The Fresh Loaf

News & Information for Amateur Bakers and Artisan Bread Enthusiasts

Bourke Street Bakery recipe

welling's picture

Bourke Street Bakery recipe

I'm not a professional baker but i have been successfully baking as an amateur for a couple of years now. In this time I have learned a few basics, such as that strong white flour can absorb water of 60% of the flour weight (approximately). That is, 3/8 water to 5/8 flour. I know that this is flour dependent, but only within a couple of percent.

Today i tried to use the Bourke Street Bakery Cookbook to make simple white pizza dough.

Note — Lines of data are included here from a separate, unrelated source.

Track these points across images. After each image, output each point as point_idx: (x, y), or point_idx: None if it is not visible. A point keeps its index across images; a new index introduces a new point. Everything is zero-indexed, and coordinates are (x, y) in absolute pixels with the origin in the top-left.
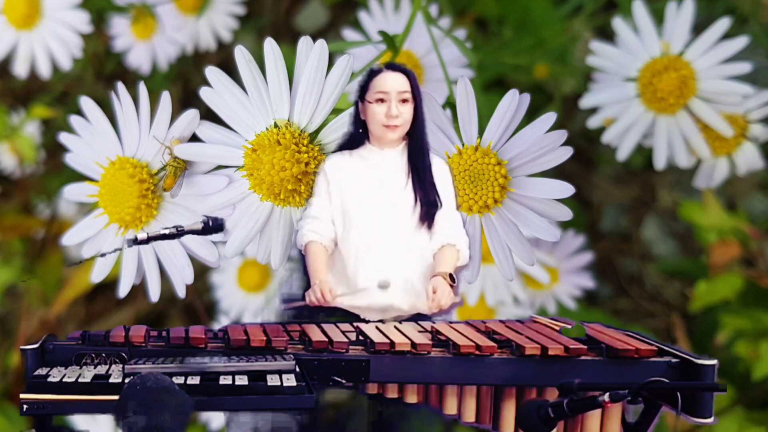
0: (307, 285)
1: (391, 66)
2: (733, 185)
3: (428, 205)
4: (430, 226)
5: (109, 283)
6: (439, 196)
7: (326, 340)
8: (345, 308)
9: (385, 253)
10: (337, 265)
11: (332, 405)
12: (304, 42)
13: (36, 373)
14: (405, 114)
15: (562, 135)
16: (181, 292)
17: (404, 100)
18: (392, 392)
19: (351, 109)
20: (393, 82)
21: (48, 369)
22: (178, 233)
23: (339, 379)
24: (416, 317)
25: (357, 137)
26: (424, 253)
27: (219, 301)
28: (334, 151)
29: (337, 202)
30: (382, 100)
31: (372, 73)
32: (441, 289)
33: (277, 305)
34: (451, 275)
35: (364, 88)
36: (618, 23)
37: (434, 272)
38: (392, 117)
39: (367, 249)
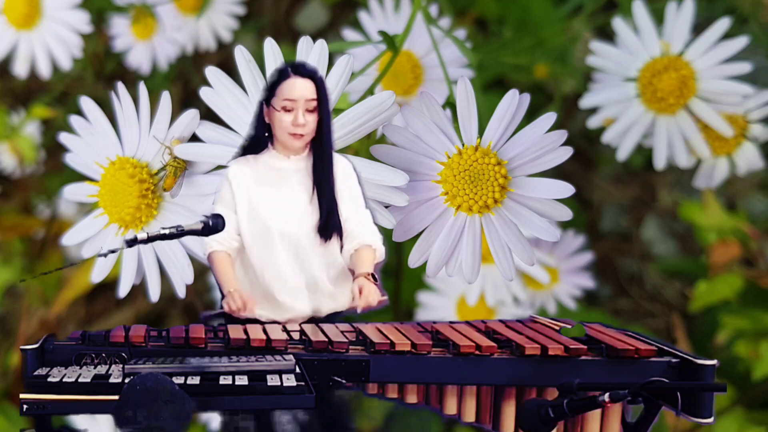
0: (222, 294)
1: (298, 70)
2: (733, 185)
3: (328, 221)
4: (326, 240)
5: (109, 283)
6: (338, 213)
7: (326, 340)
8: (263, 320)
9: (298, 264)
10: (249, 275)
11: None
12: (304, 42)
13: (36, 373)
14: (311, 123)
15: (562, 135)
16: (181, 292)
17: (310, 109)
18: (392, 392)
19: (256, 111)
20: (301, 90)
21: (48, 369)
22: (178, 233)
23: (339, 379)
24: (331, 317)
25: (261, 140)
26: (335, 258)
27: (219, 301)
28: (236, 156)
29: (244, 213)
30: (289, 108)
31: (280, 77)
32: (367, 288)
33: None
34: (372, 275)
35: (270, 92)
36: (618, 23)
37: (356, 274)
38: (299, 125)
39: (280, 261)
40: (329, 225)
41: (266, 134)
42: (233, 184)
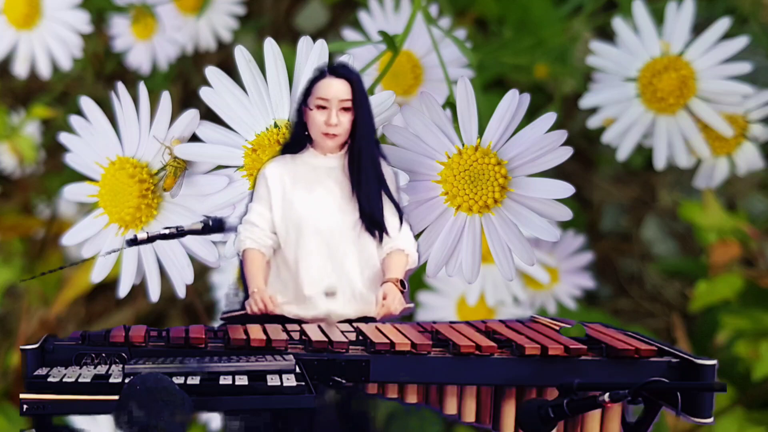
0: (247, 294)
1: (335, 71)
2: (733, 185)
3: (370, 217)
4: (377, 236)
5: (109, 283)
6: (381, 210)
7: (326, 340)
8: (288, 316)
9: (331, 261)
10: (281, 272)
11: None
12: (304, 42)
13: (36, 373)
14: (344, 123)
15: (562, 135)
16: (181, 292)
17: (345, 109)
18: (392, 392)
19: (295, 113)
20: (335, 90)
21: (48, 369)
22: (178, 233)
23: (339, 379)
24: (362, 319)
25: (300, 141)
26: (370, 259)
27: (219, 301)
28: (275, 155)
29: (279, 209)
30: (322, 107)
31: (315, 78)
32: (391, 295)
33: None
34: (401, 281)
35: (306, 93)
36: (618, 23)
37: (384, 278)
38: (331, 125)
39: (312, 257)
40: (372, 219)
41: (305, 133)
42: (269, 181)
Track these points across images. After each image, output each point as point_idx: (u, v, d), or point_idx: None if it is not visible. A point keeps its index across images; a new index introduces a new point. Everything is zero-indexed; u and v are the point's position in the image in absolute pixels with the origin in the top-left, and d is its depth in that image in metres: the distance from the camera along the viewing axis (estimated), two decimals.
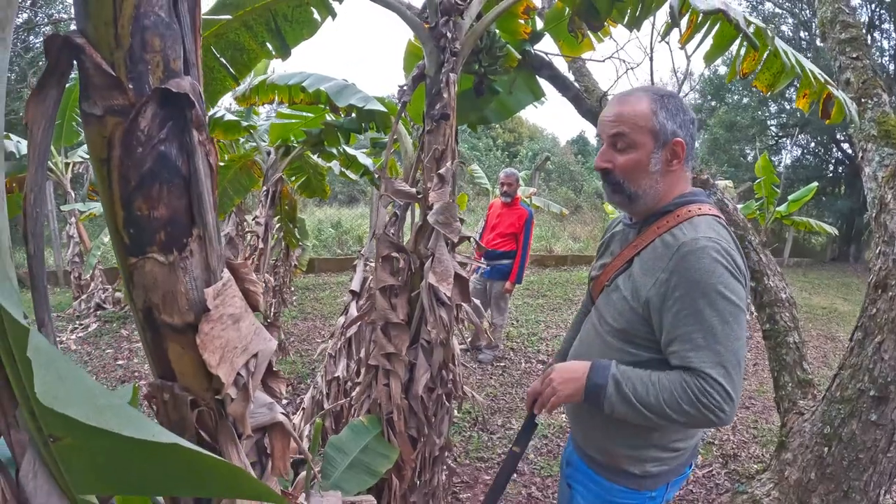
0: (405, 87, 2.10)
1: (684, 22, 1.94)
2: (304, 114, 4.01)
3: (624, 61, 2.74)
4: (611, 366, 1.25)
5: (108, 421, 0.46)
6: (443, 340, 2.02)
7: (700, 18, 2.01)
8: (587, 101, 3.03)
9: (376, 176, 4.33)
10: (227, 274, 0.75)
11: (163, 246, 0.70)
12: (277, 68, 3.75)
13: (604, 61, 2.70)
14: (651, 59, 3.12)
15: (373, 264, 2.54)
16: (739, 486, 3.01)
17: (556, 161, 21.62)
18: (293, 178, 5.00)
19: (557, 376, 1.31)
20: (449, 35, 1.94)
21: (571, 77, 3.11)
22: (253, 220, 3.96)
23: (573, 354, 1.47)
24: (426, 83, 2.05)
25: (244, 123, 3.73)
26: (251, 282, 0.77)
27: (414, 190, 2.07)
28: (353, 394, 2.24)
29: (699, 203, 1.28)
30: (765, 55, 2.01)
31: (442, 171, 1.98)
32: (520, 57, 2.75)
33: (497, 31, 2.49)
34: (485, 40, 2.36)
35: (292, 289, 8.08)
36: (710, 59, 2.09)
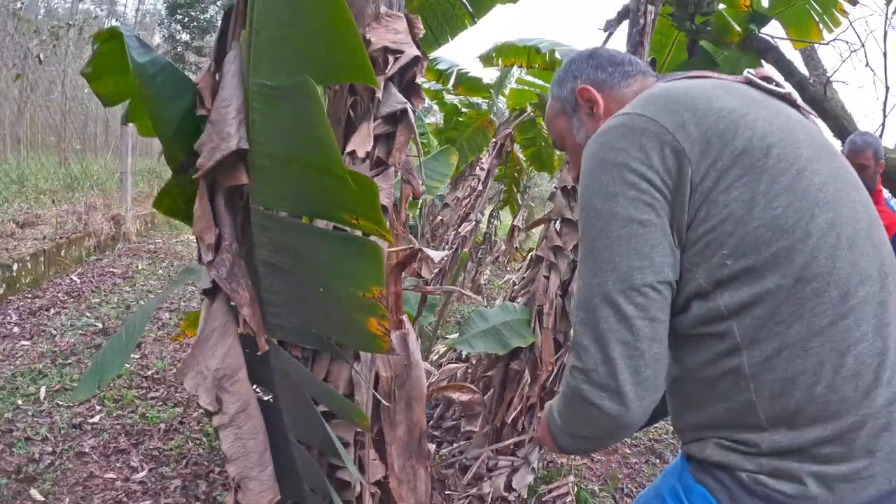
0: (611, 21, 2.35)
1: None
2: (543, 82, 4.43)
3: (848, 42, 2.58)
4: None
5: None
6: None
7: None
8: (812, 87, 2.94)
9: None
10: None
11: None
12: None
13: (828, 44, 2.62)
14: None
15: None
16: None
17: None
18: (525, 149, 5.46)
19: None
20: None
21: (800, 62, 3.06)
22: (478, 166, 4.52)
23: None
24: (629, 17, 2.26)
25: (485, 81, 4.28)
26: None
27: None
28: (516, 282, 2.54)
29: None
30: None
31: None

The recipe called for 600g flour and 445ml liquid (water, milk, oil). This equates to 74% liquid to flour weight. Needless to say, the dough resembled a batter and required several handfuls of flour to bring back to workable dough.

I normally use a Ciabatta dough for my pizza bases, so I am quite used to working with a wet dough, but this was rediculous. Luckily I have enough experience to know what to look for, but others may not be so fortunate. I will be interested to see how other recipes from this book work out.

I am keen to hear other's thoughts and experiences with this book.


Jeremy's picture

It's a wonderful book, though there isn't any bakers BP mentioned, it's an easy to follow book...


Check out my site, for a story on the book and a linseed and soy loaf I made...





ananda's picture


for a standard dough using a good strong flour, then, yes 63% is my ideal target for "ordinary" UK bread.   I suspect that US flour will take maybe a little more water, but that depends on how strong the flour really is.   I use a premium all-Canadian flour in college, so I would tend to echo your figure of approx 60 [I'm just up on that a shade]

However, you should not be counting the oil as part of the liquid; it's a fat, not a liquid in the formula.   So I guess you end up nearer to 70%.   To me this is ideal for a lovely crispy based pizza.   Lower hydration will not give you the authentic open-texture or the thin and crispy base if you bake on the oven sole---HOT!

I would recommend persevering with mixing the dough very soft.   Once mixed, line a bowl with a little oil and give plenty of bulk proof... You can cover the bowl well, and do this in the fridge if you like.   Then just use judicious amounts of flour on the bench to roll out your dough.   It will be very relaxed, so long as you don't try to re-mould it, so it's easy to work with.

Enjoy the softer doughs; they are such fun.   I get upwards of 85% hydration for ciabatta that really is wet!

Best wishes


welling's picture

Thanks Andy,

I will take your advice and give it another go. Stand by for more.